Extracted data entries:
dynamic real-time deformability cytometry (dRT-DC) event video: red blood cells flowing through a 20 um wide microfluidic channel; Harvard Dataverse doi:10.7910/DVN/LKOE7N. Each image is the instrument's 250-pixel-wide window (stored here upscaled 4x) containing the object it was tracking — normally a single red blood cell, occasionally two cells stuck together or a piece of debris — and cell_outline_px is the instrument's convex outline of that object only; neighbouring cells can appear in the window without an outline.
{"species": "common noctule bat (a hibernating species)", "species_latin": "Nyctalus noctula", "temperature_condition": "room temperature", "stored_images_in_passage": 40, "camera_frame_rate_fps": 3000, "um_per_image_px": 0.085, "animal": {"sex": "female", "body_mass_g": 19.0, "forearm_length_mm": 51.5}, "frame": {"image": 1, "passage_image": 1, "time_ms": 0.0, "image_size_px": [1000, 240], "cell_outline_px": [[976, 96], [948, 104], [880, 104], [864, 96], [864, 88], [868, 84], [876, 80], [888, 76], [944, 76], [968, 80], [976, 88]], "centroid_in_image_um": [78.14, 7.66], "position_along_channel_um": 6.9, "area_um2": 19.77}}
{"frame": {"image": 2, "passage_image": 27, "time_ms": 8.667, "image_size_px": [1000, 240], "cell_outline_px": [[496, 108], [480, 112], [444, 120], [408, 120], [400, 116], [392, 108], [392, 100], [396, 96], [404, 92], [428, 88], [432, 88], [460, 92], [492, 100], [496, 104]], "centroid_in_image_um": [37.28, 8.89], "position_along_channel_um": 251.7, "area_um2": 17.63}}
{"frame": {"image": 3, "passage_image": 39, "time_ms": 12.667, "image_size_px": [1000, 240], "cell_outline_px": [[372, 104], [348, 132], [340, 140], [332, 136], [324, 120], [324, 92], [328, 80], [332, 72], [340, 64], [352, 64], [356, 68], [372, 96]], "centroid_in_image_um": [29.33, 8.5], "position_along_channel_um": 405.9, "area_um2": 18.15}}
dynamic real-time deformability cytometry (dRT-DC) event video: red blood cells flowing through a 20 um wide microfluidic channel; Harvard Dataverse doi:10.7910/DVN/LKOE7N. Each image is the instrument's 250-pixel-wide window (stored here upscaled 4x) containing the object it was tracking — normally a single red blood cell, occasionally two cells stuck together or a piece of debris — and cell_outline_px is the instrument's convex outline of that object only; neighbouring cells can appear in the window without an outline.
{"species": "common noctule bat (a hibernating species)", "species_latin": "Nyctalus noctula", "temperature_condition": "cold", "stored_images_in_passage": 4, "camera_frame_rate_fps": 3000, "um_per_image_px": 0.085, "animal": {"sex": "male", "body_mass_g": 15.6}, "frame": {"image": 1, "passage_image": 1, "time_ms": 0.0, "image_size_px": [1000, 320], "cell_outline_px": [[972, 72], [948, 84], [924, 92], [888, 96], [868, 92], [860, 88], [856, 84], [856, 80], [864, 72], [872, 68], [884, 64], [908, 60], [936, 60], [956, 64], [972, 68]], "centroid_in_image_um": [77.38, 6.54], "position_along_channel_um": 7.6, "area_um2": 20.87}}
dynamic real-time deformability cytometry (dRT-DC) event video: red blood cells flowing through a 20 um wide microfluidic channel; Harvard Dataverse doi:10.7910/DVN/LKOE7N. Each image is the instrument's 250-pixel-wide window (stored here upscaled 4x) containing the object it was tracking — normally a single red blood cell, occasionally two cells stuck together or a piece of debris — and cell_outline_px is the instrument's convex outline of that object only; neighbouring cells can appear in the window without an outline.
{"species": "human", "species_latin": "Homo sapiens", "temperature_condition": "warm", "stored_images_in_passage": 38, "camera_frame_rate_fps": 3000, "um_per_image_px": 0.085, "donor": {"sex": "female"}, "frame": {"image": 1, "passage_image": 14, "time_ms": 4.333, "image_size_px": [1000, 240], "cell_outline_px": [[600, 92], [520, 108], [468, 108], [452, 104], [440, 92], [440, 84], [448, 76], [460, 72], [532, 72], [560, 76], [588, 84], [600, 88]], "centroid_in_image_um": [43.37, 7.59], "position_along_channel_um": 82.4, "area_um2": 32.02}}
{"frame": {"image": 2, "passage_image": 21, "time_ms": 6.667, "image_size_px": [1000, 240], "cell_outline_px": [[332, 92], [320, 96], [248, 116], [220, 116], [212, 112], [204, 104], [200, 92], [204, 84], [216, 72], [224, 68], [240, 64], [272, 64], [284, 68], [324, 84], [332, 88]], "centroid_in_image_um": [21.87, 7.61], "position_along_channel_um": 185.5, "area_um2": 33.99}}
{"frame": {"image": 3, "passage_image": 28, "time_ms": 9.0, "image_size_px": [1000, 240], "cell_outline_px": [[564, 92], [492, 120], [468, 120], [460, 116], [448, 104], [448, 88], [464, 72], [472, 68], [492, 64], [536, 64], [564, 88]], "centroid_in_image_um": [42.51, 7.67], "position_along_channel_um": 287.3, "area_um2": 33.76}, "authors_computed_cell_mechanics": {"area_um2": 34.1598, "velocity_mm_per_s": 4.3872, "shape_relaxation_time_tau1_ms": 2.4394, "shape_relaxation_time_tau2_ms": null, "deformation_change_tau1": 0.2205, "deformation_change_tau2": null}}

__Challenge__: Retype the listing. Match it exactly.

__Expected output__:
dynamic real-time deformability cytometry (dRT-DC) event video: red blood cells flowing through a 20 um wide microfluidic channel; Harvard Dataverse doi:10.7910/DVN/LKOE7N. Each image is the instrument's 250-pixel-wide window (stored here upscaled 4x) containing the object it was tracking — normally a single red blood cell, occasionally two cells stuck together or a piece of debris — and cell_outline_px is the instrument's convex outline of that object only; neighbouring cells can appear in the window without an outline.
{"species": "common noctule bat (a hibernating species)", "species_latin": "Nyctalus noctula", "temperature_condition": "room temperature", "stored_images_in_passage": 40, "camera_frame_rate_fps": 3000, "um_per_image_px": 0.085, "animal": {"sex": "female", "body_mass_g": 19.0, "forearm_length_mm": 51.5}, "frame": {"image": 1, "passage_image": 1, "time_ms": 0.0, "image_size_px": [1000, 240], "cell_outline_px": [[976, 96], [948, 104], [880, 104], [864, 96], [864, 88], [868, 84], [876, 80], [888, 76], [944, 76], [968, 80], [976, 88]], "centroid_in_image_um": [78.14, 7.66], "position_along_channel_um": 6.9, "area_um2": 19.77}}
{"frame": {"image": 2, "passage_image": 27, "time_ms": 8.667, "image_size_px": [1000, 240], "cell_outline_px": [[496, 108], [480, 112], [444, 120], [408, 120], [400, 116], [392, 108], [392, 100], [396, 96], [404, 92], [428, 88], [432, 88], [460, 92], [492, 100], [496, 104]], "centroid_in_image_um": [37.28, 8.89], "position_along_channel_um": 251.7, "area_um2": 17.63}}
{"frame": {"image": 3, "passage_image": 39, "time_ms": 12.667, "image_size_px": [1000, 240], "cell_outline_px": [[372, 104], [348, 132], [340, 140], [332, 136], [324, 120], [324, 92], [328, 80], [332, 72], [340, 64], [352, 64], [356, 68], [372, 96]], "centroid_in_image_um": [29.33, 8.5], "position_along_channel_um": 405.9, "area_um2": 18.15}}
dynamic real-time deformability cytometry (dRT-DC) event video: red blood cells flowing through a 20 um wide microfluidic channel; Harvard Dataverse doi:10.7910/DVN/LKOE7N. Each image is the instrument's 250-pixel-wide window (stored here upscaled 4x) containing the object it was tracking — normally a single red blood cell, occasionally two cells stuck together or a piece of debris — and cell_outline_px is the instrument's convex outline of that object only; neighbouring cells can appear in the window without an outline.
{"species": "common noctule bat (a hibernating species)", "species_latin": "Nyctalus noctula", "temperature_condition": "cold", "stored_images_in_passage": 4, "camera_frame_rate_fps": 3000, "um_per_image_px": 0.085, "animal": {"sex": "male", "body_mass_g": 15.6}, "frame": {"image": 1, "passage_image": 1, "time_ms": 0.0, "image_size_px": [1000, 320], "cell_outline_px": [[972, 72], [948, 84], [924, 92], [888, 96], [868, 92], [860, 88], [856, 84], [856, 80], [864, 72], [872, 68], [884, 64], [908, 60], [936, 60], [956, 64], [972, 68]], "centroid_in_image_um": [77.38, 6.54], "position_along_channel_um": 7.6, "area_um2": 20.87}}
dynamic real-time deformability cytometry (dRT-DC) event video: red blood cells flowing through a 20 um wide microfluidic channel; Harvard Dataverse doi:10.7910/DVN/LKOE7N. Each image is the instrument's 250-pixel-wide window (stored here upscaled 4x) containing the object it was tracking — normally a single red blood cell, occasionally two cells stuck together or a piece of debris — and cell_outline_px is the instrument's convex outline of that object only; neighbouring cells can appear in the window without an outline.
{"species": "human", "species_latin": "Homo sapiens", "temperature_condition": "warm", "stored_images_in_passage": 38, "camera_frame_rate_fps": 3000, "um_per_image_px": 0.085, "donor": {"sex": "female"}, "frame": {"image": 1, "passage_image": 14, "time_ms": 4.333, "image_size_px": [1000, 240], "cell_outline_px": [[600, 92], [520, 108], [468, 108], [452, 104], [440, 92], [440, 84], [448, 76], [460, 72], [532, 72], [560, 76], [588, 84], [600, 88]], "centroid_in_image_um": [43.37, 7.59], "position_along_channel_um": 82.4, "area_um2": 32.02}}
{"frame": {"image": 2, "passage_image": 21, "time_ms": 6.667, "image_size_px": [1000, 240], "cell_outline_px": [[332, 92], [320, 96], [248, 116], [220, 116], [212, 112], [204, 104], [200, 92], [204, 84], [216, 72], [224, 68], [240, 64], [272, 64], [284, 68], [324, 84], [332, 88]], "centroid_in_image_um": [21.87, 7.61], "position_along_channel_um": 185.5, "area_um2": 33.99}}
{"frame": {"image": 3, "passage_image": 28, "time_ms": 9.0, "image_size_px": [1000, 240], "cell_outline_px": [[564, 92], [492, 120], [468, 120], [460, 116], [448, 104], [448, 88], [464, 72], [472, 68], [492, 64], [536, 64], [564, 88]], "centroid_in_image_um": [42.51, 7.67], "position_along_channel_um": 287.3, "area_um2": 33.76}, "authors_computed_cell_mechanics": {"area_um2": 34.1598, "velocity_mm_per_s": 4.3872, "shape_relaxation_time_tau1_ms": 2.4394, "shape_relaxation_time_tau2_ms": null, "deformation_change_tau1": 0.2205, "deformation_change_tau2": null}}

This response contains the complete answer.